In early 2013, there were 20 LNG export proposals pending. How soon they will be built and how quickly they will reach full working capacity, will be shaped by a number of variables. We expect the NERA study, which concluded only a minimal rise in domestic gas prices due to LNG exports, will break the deadlock in LNG project permitting. Tudor, Pickering and Holt in 2012 forecast 5-6 BN CFD in LNG exports by 2020-2025. APEC’s basic LNG outlook is for 8 BN CFD of LNG exports, about 60 MM MTA, at least test-running by 2020-2022. This implies wellhead output of up to 67.4BN CFD once gas is cleaned and NGLs stripped, producing a sustained rise in NGL production.
While many treat LNG exports as a completely separate issue from NGLs, gas production goes hand-in-hand with NGL output. We will only summarize rising gas consumption, but assume the domestic market’s gas needs will support a sustained rise in NGL output. Gas used in power generation will continue to rise from a record high of 25.1 BN CFD in 2012 to 29 BN CFD by 2017 and account for 32% of power generation fuel, according to consultants Bentek. This will provide demand to prompt further project expansion.
The Shale Revolution will continue to unfold, and with careful establishment of guidelines on field operations, fracking will continue to unlock the potential of Marcellus/Utica shale, despite it being located in the densely populated Northeast US. Shale development on the US West Coast (defined under federal energy definition as PADD-5) will likely only occur post-2020. It will take some time before green opposition is persuaded, but the Shale Gas Revolution is here to stay.
A different objection comes from opposition to LNG exports. There have been concerns raised – and addressed directly by the NERA study – that exports would cause domestic gas and NGL supply to become too expensive for home use. Putting aside as to how legislation could compel companies to invest in unprofitable projects, this ignores analysis showing that optimum exports will be dictated by prices, with rising US gas prices eroding export competitiveness.
Industrial lobbying group “America’s Energy Advantage,” led by Dow Chemical chairman George Biltz, argued against exports, claiming that while US markets are free, their pricing is tied to global oil prices and they are “set by cartels in a non-transparent way.” Unexplained is how then gas consumers were clever enough to detect this cartel’s actions through opaque pricing of oil.
A major focus, the view of NGLs inside the US market, is very different from a world view, not only Western markets. Different pricing systems for gas and NGLs outside the US can offer a significant incentive for American shale NGL producers to mount a far more substantial export drive. By mid-2012, it became clear that a structural oversupply of shale-derived NGLs would keep prices for these products soft for the medium term. NGL exports – parallel and complementing LNG sales – will be a basic support for continued NGL development.

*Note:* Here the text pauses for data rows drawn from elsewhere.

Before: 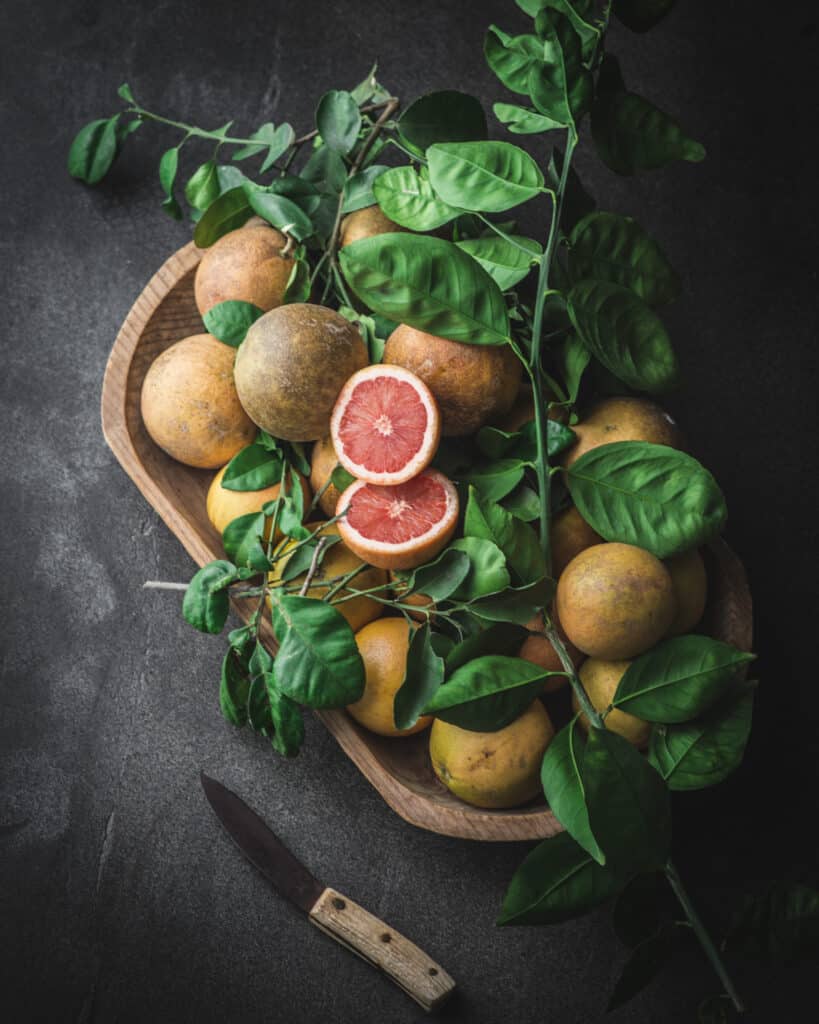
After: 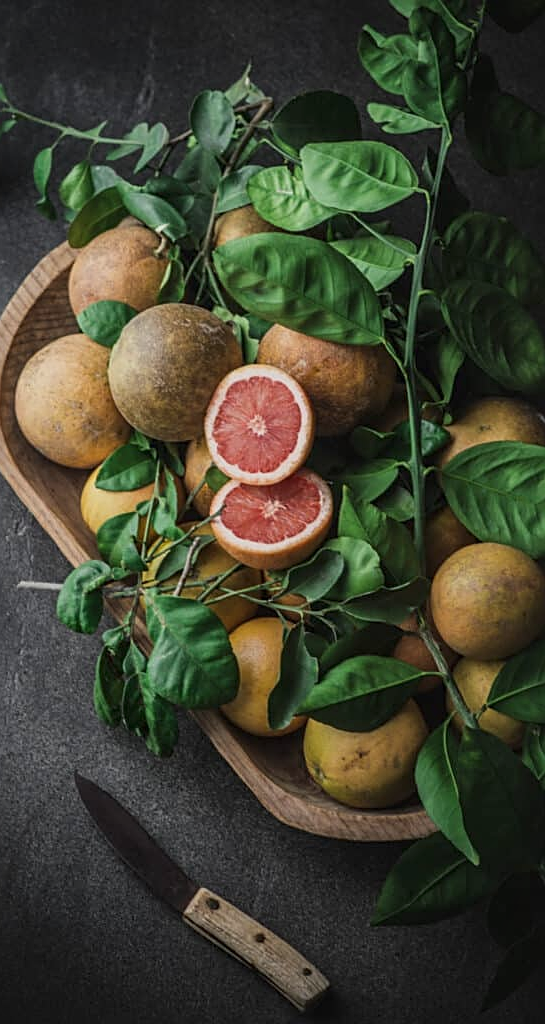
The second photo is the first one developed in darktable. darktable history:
exposure: exposure -0.462 EV, compensate highlight preservation false
sharpen: on, module defaults
local contrast: mode bilateral grid, contrast 20, coarseness 50, detail 120%, midtone range 0.2
crop: left 15.419%, right 17.914%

Without regular and growing exports, domestic NGL demand will tend to lag incremental supply for the foreseeable future.
We believe that the now decades-old US crude export ban has warped American producers’ worldview, turning their marketing outlook inward. Even as this tidal wave of NGL output gathers, most US producers remain generally unaware of the emerging opportunities beyond American shores. We hope this study reveals some of the possible new directions in US NGLs and their future use in world markets.